There is a unique and fragile relationship between all the structures of our hands. An injury or disease affecting any of the bones, ligaments, tendons, nerves, skin, joints, or blood vessels can completely restrict the use of our hands, wrists, forearms, and even our elbows. Knowing the multitude of purposes they serve, including eating, dressing, and performing our jobs, when trauma occurs it can be disabling and frustrating. Injury can be caused by work-related accidents or repetitive use of the fingers and extremities. If spending time doing hobbies or performing normal daily routines are interrupted by extremity pain, it is probably time you seek medical advice from hand surgeons.

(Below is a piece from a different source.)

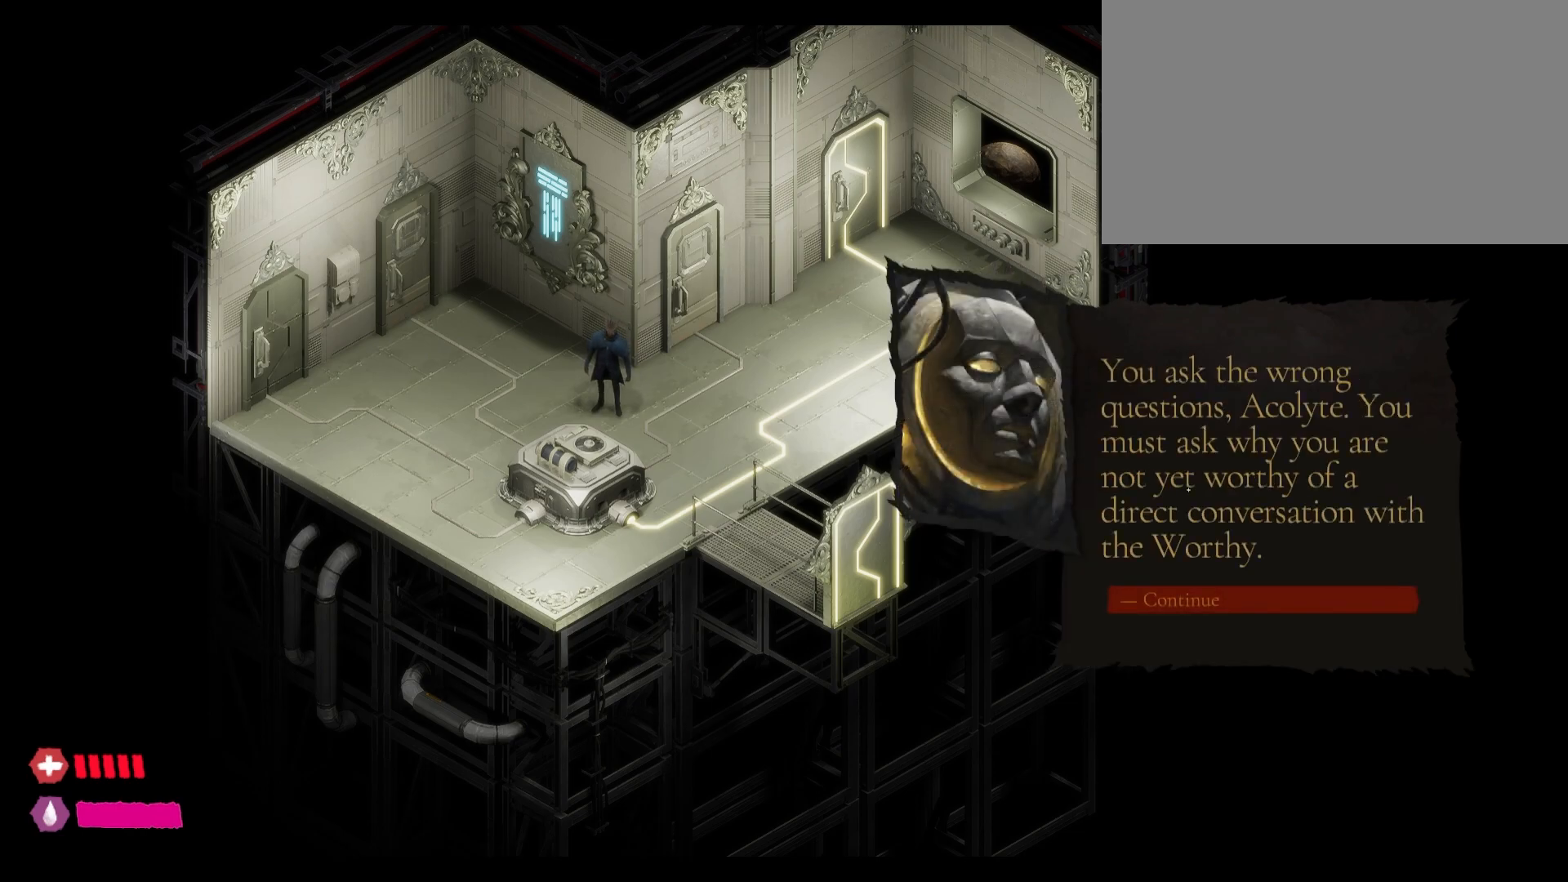
{"keys": [], "mouse": [], "mouse_move": "still", "events": []}
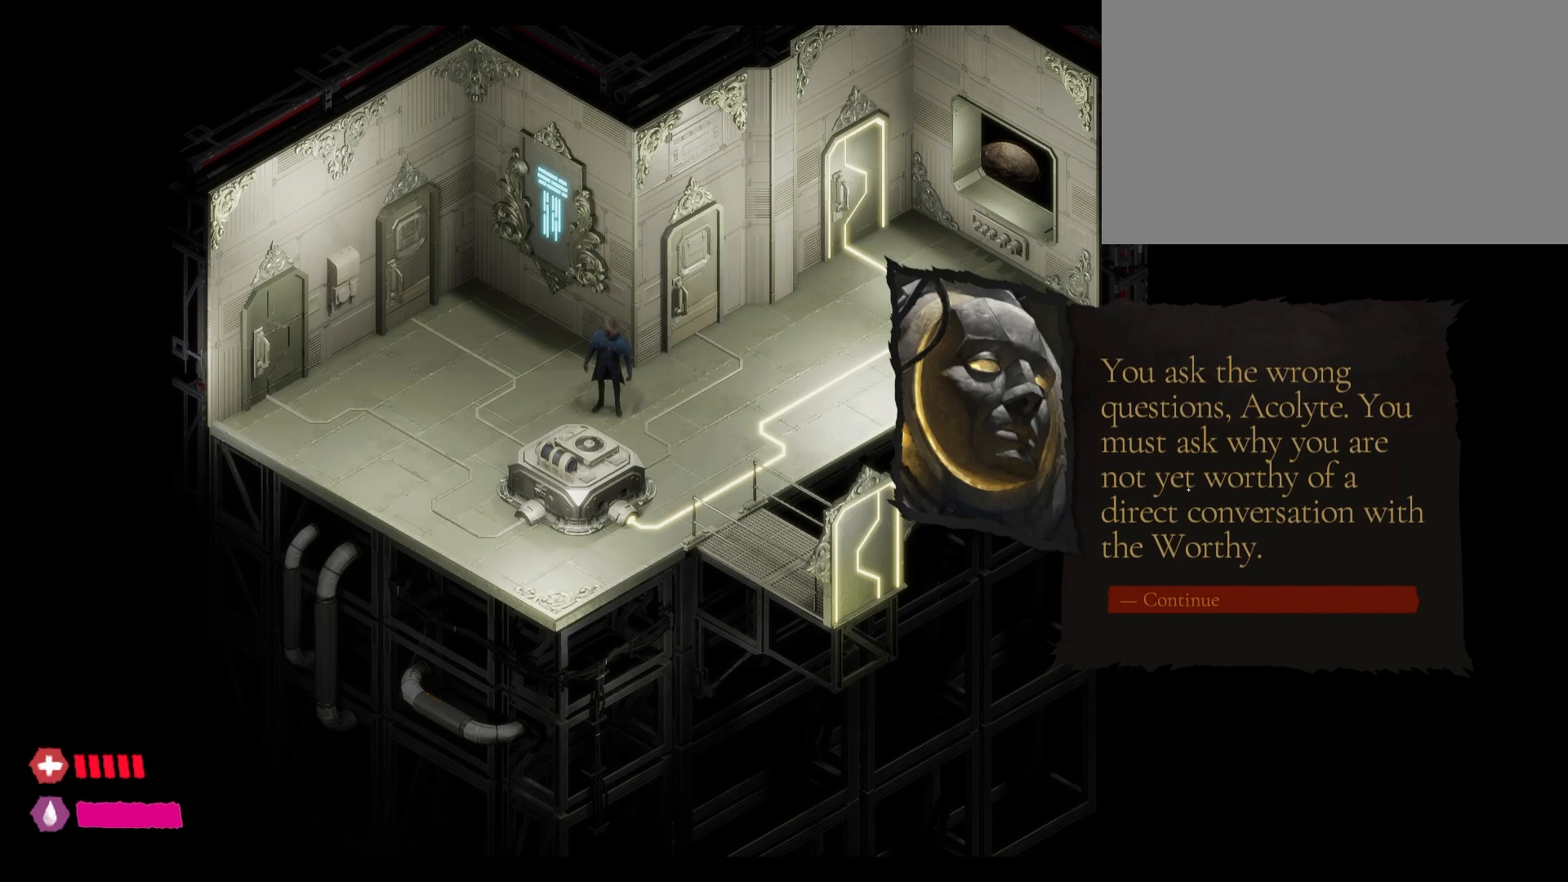
{"keys": [], "mouse": [], "mouse_move": "still", "events": []}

An estimated 16 million people in the U.S. seek out care for fist-related injuries each year. These hand surgeons are required to obtain an additional year of specialized training beyond their board certifications for orthopedic surgery, plastic surgery, and general surgery. The need for this exclusive medical training dates back to World War II, when many soldiers sustained hand-related injuries and required military surgeons to obtain additional training. Up until this point, injuries and wounds rarely healed properly due to a lack of appropriate care.
A majority of these physicians also carry expertise in dealing with issues related to the arms, shoulders, and elbows. Common ailments these doctors treat are
– Sports-related injuries of the extremities and wrists
– Fractures, including in the wrists and forearms
– Tennis elbow
– Creating fingers from toes and other joints
– Carpal Tunnel Syndrome
– Arthritis, including that of the wrists and elbows
– Lumps on the hands and arms
– Tumors causing tingling, pain, and numbness
– Injuries to the nerves and tendons
– Congenital limb differences (birth defects)
A common misconception is that this field deals strictly with surgery. Hand surgeons try to heal a patient without resorting to surgery and often recommend non-surgical treatments including splints, physical therapy, injections, ice therapy, rest, and medications. Should surgery be necessary, it can be performed under either general or regional anesthetics. Over 90 percent of these procedures are performed under local anesthesia, where you receive an injection in your arm or upper chest area to numb the nerves running to the arm. Delays in both diagnosis and treatment can cause a reduction in your range of motion and even long-term disability. The gravity of these injuries is why as soon as pain or discomfort is felt in any of the lower extremities, you should consult a doctor.